The India/Pakistan Heat Wave of 2015 affected more than the people who lost members of their communities. Scientists from the Lawrence Berkeley National Laboratory were greatly distressed by the climate disaster that they worked together on a paper that presented evidence of human influence on extreme weather events.

The research titled "The Deadly Combination of Heat and Humidity in India and Pakistan in Summer 2015" studied observational and simulated temperature and heat indexes. This led to the conclusion that the heat waves in India and Pakistan "were exacerbated by anthropogenic climate change." An estimated 2,500 people died of the 2015 heat wave in India while Pakistan's death toll reached 2,000.

"I was deeply moved by television coverage of the human tragedy, particularly parents who lost young children," shared Michael Wehner. A climate researcher at Berkeley Lab and the lead author on the paper, Wehner had studied extreme weather events and anthropogenic climate change extensively. He and his collaborators from Berkeley Lab, the Indian Institute of Technology Delhi and UC Berkeley decided to look more closely into the cause of the 2015 heat waves to determine if the two separate meteorological events were somehow linked.

Using simulations from the Community Atmospheric Model version 5 (CAM5) that takes into account human influence on extreme weather in the context of long-term climate change, the researchers were able to run "factual" simulations of the world and contrast them to "counterfactual" simulations that might have occurred if humans had not changed the composition of the atmosphere by producing large amounts of carbon dioxide.

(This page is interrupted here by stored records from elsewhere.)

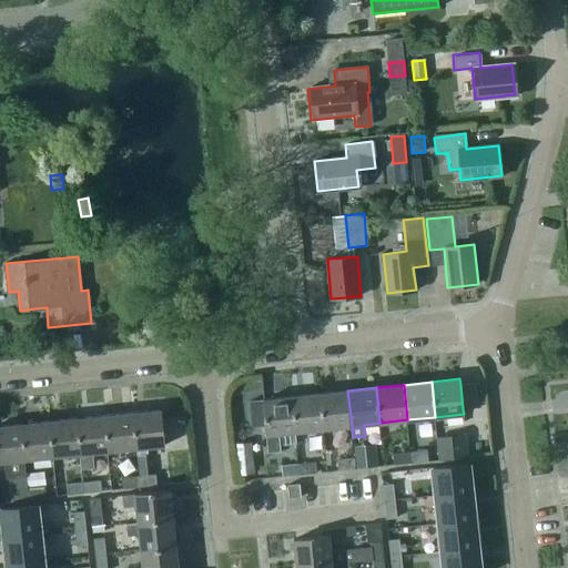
[(324,429),(352,426),(347,391),(321,394),(324,429)]
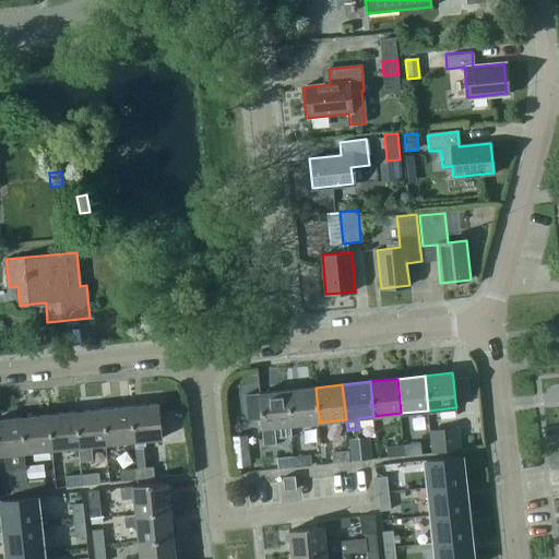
[(316,388),(287,391),(292,425),(319,423),(316,388)]
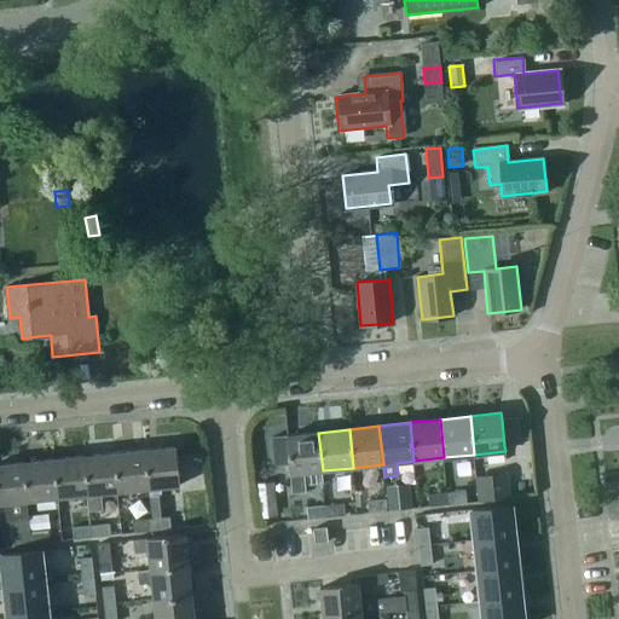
[(323,470),(318,433),(288,435),(291,473),(290,473),(293,495),(307,492),(306,485),(324,484),(323,470)]
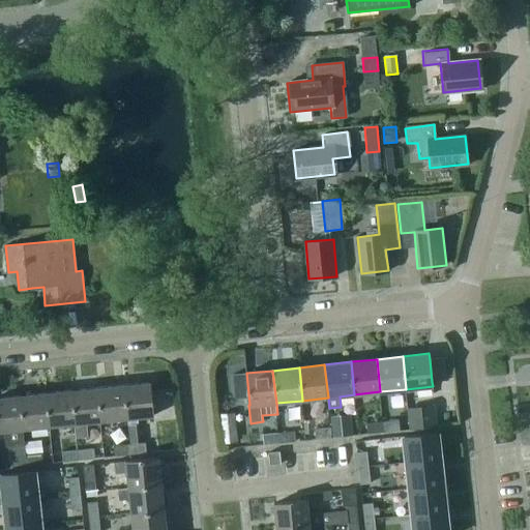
[(150,383),(123,386),(126,418),(127,424),(138,423),(137,417),(153,415),(150,383)]
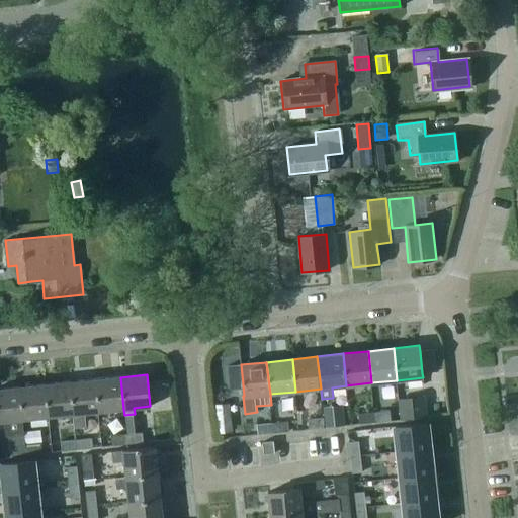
[(120,377),(95,379),(98,411),(123,409),(120,377)]
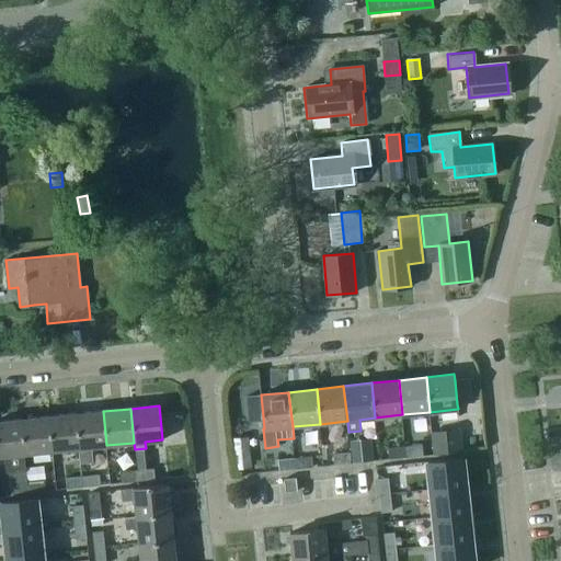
[(103,411),(76,414),(79,448),(106,445),(103,411)]
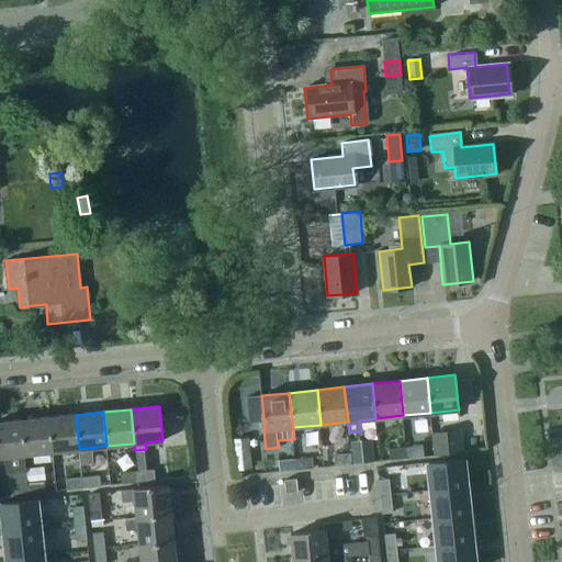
[(52,452),(79,449),(76,415),(48,418),(52,452)]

"It is relatively common to run one or a few simulations of a climate model within a certain set of conditions, with each simulation differing just in the precise weather on the first day of the simulation; this difference in the first day propagates through time, providing different realizations of what the weather 'could have been,'" explained Dáithí Stone, the second author of the study and a research scientist in Berkeley Lab's Computational Research Division. "The special thing about the simulations used here is that we ran a rather large number of them. This was important for studying a rare event; if it is rare, then you need a large amount of data in order to have it occurring frequently enough that you can understand it."

The research team also discovered that even though the heat waves' proximity in terms of location and time, the two heat waves were "meteorologically independent." In spite of this discovery, Wehner emphasized, "the India/Pakistan paper confirms that the chances of deadly heat waves have been substantially increased by human-induced climate change, and these changes will certainly increase as the planet continues to warm."